> _EXERCICE ÉCRIT A_
Indiquez seulement le nombre de lignes du listing qui contiennent la chaîne « kern ».
☆ ☆ ☆ ☆ ☆ ☆ ☆
SESSION DE 2011-2012

7 JUIN 2012


Proposition de résolution concernant les concours des « Mini miss »

(Déposée par Mme Fatiha Saïdi et consorts)


DÉVELOPPEMENTS


L'hypersexualisation est un concept qui désigne l'adoption, par les jeunes, de comportements sexuels de façon systématique et trop précoce. Ce concept est à situer dans un cadre plus global: aujourd'hui, à cause de leur pouvoir d'achat, récemment acquis, il y a une tendance à « adultifier » les enfants. Ce mécanisme, grandissant dans notre société et largement encouragé par les médias, profite aux industries de la mode, du vêtement, des cosmétiques, etc.

Ce phénomène d'hypersexualisation trouve toute son expression dans les concours des « mini miss et mini mister ». Très populaires aux États-Unis, ces concours de beauté mettent en compétition des jeunes garçons, des fillettes et des adolescents/es. À l'occasion de ces défilés, les enfants sont « vieillis », habillés et maquillés comme des adultes. Ils sont de plus encouragés par leurs parents et par les organisateurs à avoir des comportements séducteurs, voire érotisés, vis-à-vis du public, des journalistes, des juges et des photographes.

Tout le monde s'accorde pour dire que nous devons protéger les enfants d'éventuels abus, cependant lors des concours de mini miss on brouille sciemment la limite entre enfance et âge adulte et on place les concurrent/es en position d'objets de désir.

Ce franchissement de la barrière des générations par l'enfant vers le monde sexué des adultes, pose aussi des questions en regard des problèmes psychologiques liés à l'acceptation du corps, en mutation, chez les adolescents/es, ainsi qu'aux difficultés qui peuvent survenir dans la découverte de leur vie affective et sexuelle.

— D'une part, concernant les impacts possibles dans le développement de l'enfant: on estime qu'il y aura des conséquences psychologiques négatives en cas d'échec de l'adolescent/e à un concours basé uniquement sur l'aspect physique des participants/es. A forciori s'il n'est même pas autorisé à y prendre part. On ne laisse à l'enfant d'autre choix que d'en conclure qu'il est un vilain petit canard, un/e « moche ». On ne sait pas exactement jusqu'où peut aller cette dépréciation de soi mais il est certain que les effets en sont néfastes. En outre, ces compétitions enferment encore un peu plus les adolescents/es dans le regard que les autres peuvent porter sur eux/elles.
☆ ☆ ☆ ☆ ☆ ☆ ☆
> _EXERCICE ÉCRIT B_
Citez le texte sur les concours de mini miss en commençant à « Tout le monde » et en poursuivant jusqu'à « affective et sexuelle. ».

[Objets enregistrés provenant d'une collection]
☆ ☆ ☆ ☆ ☆ ☆ ☆
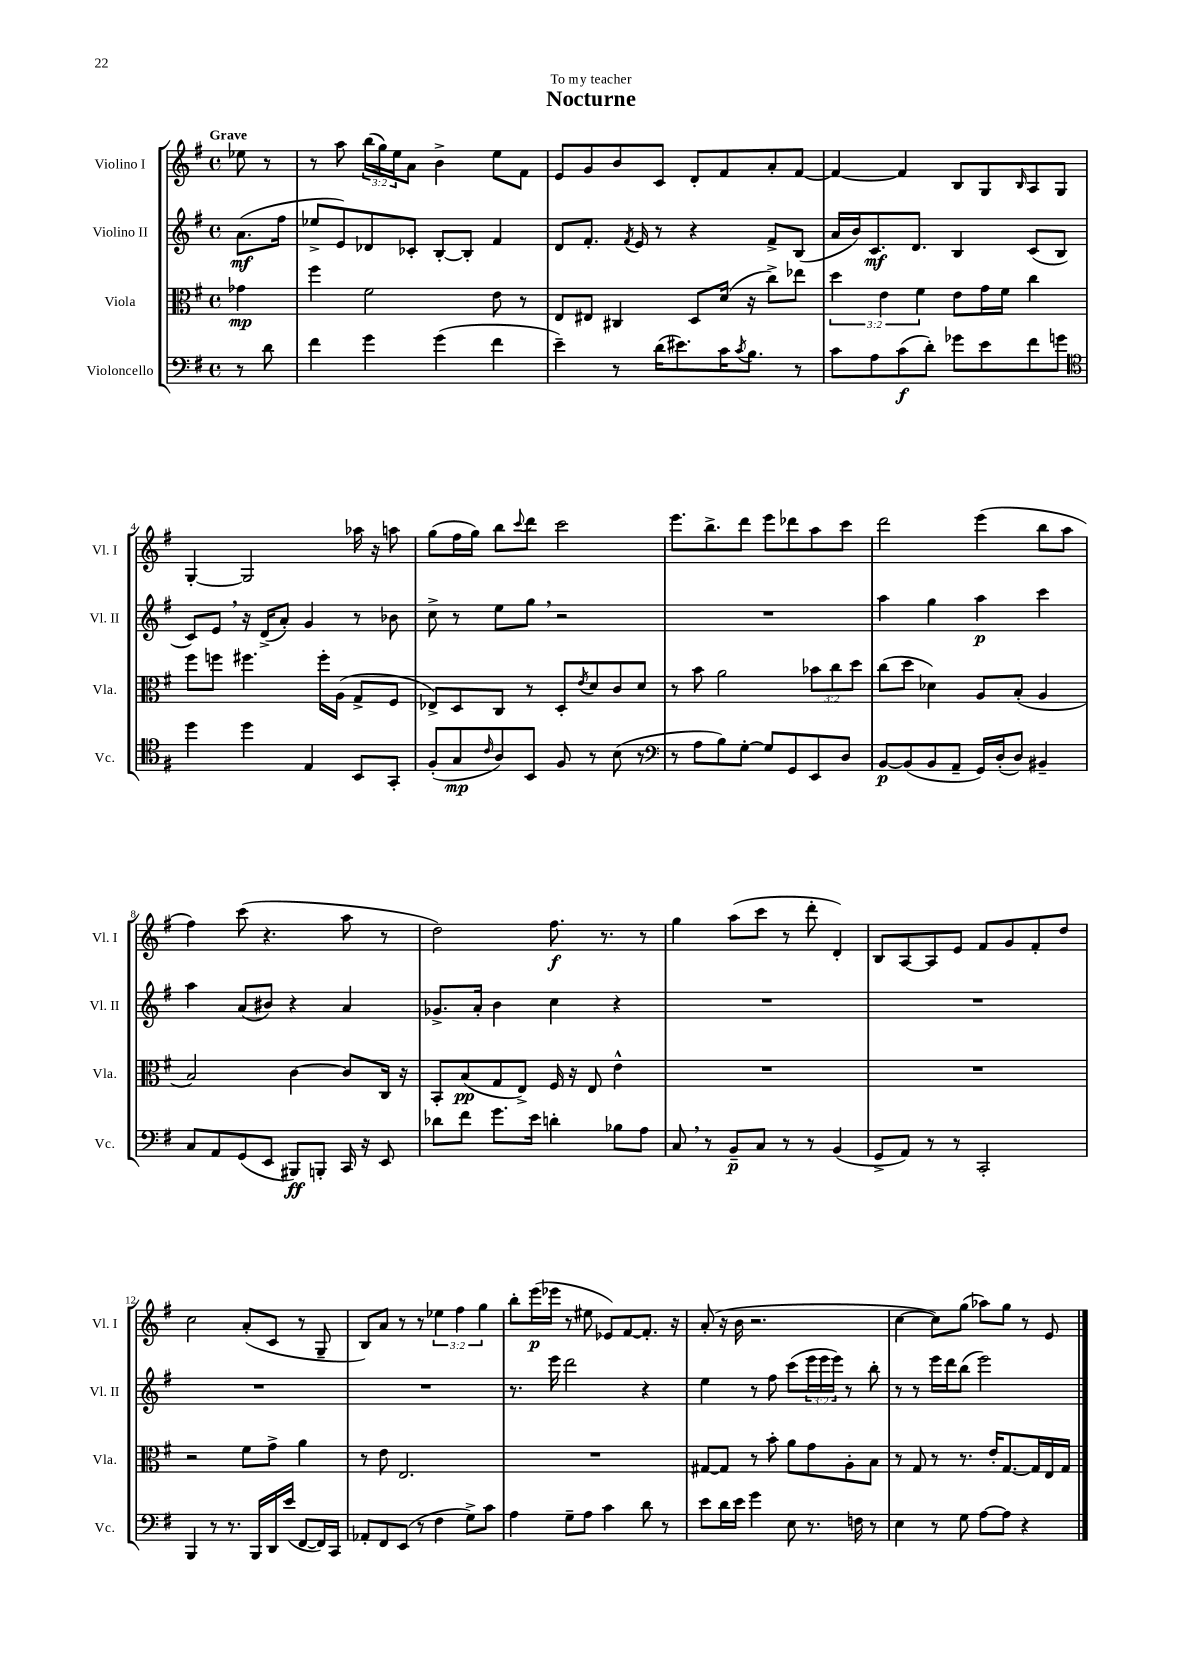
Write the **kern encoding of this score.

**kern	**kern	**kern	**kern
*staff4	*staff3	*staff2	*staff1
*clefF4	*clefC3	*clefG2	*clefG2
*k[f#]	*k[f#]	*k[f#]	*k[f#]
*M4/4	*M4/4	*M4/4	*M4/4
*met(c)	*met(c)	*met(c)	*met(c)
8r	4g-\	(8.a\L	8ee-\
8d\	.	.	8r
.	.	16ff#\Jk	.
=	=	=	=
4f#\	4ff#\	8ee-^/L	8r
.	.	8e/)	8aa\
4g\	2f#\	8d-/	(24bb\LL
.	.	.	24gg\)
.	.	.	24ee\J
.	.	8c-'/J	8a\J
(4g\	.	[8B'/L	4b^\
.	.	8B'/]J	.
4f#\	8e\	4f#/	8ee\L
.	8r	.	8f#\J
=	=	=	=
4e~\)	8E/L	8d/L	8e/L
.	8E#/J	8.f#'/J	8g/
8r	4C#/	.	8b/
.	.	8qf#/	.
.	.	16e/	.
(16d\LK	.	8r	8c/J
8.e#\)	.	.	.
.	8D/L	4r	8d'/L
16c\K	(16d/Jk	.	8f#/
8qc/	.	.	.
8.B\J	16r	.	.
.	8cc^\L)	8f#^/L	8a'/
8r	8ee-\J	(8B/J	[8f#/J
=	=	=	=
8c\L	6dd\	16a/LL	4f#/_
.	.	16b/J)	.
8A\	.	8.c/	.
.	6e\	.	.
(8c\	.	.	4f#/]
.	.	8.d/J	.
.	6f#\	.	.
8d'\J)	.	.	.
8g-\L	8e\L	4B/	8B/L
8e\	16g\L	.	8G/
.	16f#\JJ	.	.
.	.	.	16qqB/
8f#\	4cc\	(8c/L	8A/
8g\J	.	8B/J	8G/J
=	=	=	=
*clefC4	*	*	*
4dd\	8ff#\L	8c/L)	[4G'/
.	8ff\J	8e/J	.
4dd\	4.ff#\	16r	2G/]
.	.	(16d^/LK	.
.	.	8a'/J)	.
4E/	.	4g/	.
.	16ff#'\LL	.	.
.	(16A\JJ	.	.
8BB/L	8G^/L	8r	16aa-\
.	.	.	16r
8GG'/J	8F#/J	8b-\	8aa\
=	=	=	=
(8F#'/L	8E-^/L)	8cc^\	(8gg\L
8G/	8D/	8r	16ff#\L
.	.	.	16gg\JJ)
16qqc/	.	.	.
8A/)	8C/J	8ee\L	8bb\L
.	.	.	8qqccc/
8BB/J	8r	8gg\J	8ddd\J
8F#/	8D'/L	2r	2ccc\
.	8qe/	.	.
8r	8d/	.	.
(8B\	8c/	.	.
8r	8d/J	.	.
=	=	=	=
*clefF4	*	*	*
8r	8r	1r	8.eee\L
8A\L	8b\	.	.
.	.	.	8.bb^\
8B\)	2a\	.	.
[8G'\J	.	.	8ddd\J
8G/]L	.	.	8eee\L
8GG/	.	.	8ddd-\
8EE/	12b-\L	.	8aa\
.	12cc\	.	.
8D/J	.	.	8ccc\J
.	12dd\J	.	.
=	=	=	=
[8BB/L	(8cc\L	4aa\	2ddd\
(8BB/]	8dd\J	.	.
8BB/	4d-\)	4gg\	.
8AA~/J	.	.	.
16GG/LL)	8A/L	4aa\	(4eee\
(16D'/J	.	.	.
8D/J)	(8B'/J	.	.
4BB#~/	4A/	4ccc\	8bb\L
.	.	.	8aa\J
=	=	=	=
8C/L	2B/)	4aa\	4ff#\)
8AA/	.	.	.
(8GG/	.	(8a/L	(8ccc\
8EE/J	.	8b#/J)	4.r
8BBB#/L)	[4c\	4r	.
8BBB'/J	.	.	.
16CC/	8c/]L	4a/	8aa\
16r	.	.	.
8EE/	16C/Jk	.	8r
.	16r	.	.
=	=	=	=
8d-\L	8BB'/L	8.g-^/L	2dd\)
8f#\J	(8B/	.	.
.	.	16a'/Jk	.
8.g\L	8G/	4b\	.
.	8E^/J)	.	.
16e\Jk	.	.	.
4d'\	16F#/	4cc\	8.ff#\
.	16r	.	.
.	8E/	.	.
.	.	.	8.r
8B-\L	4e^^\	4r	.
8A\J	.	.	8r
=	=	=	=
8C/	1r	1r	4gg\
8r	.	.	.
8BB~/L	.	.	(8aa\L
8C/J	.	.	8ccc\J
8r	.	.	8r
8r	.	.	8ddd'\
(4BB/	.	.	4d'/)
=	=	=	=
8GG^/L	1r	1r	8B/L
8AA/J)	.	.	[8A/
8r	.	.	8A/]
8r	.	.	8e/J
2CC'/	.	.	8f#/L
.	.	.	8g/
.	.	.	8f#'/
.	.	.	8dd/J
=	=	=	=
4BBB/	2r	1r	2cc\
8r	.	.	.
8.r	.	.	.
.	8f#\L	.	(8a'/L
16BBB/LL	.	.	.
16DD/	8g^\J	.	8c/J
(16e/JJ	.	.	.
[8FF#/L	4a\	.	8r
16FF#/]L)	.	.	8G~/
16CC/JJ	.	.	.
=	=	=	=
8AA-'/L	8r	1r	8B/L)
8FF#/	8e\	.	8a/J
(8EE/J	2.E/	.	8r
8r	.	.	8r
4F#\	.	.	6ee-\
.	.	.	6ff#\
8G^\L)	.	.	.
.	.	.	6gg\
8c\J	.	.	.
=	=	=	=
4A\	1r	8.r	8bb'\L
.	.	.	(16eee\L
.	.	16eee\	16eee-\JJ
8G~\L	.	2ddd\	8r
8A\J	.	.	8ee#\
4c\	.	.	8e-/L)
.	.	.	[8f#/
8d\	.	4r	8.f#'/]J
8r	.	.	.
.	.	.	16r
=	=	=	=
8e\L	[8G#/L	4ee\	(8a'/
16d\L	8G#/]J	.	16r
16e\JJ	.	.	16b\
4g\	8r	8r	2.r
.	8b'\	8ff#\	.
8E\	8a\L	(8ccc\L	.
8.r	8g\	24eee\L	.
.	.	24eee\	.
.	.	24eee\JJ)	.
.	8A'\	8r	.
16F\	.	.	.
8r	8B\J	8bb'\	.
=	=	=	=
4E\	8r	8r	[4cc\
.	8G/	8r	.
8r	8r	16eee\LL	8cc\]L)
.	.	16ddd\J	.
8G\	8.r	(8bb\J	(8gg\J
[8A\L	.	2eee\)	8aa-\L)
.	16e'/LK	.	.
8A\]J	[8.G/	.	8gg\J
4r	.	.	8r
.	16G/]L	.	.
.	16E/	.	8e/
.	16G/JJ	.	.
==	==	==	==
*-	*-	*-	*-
☆ ☆ ☆ ☆ ☆ ☆ ☆
> _RÉPONSE PROPOSÉE A_
2

> _RÉPONSE PROPOSÉE B_
Tout le monde s'accorde pour dire que nous devons protéger les enfants d'éventuels abus, cependant lors des concours de mini miss on brouille sciemment la limite entre enfance et âge adulte et on place les concurrent/es en position d'objets de désir.

Ce franchissement de la barrière des générations par l'enfant vers le monde sexué des adultes, pose aussi des questions en regard des problèmes psychologiques liés à l'acceptation du corps, en mutation, chez les adolescents/es, ainsi qu'aux difficultés qui peuvent survenir dans la découverte de leur vie affective et sexuelle.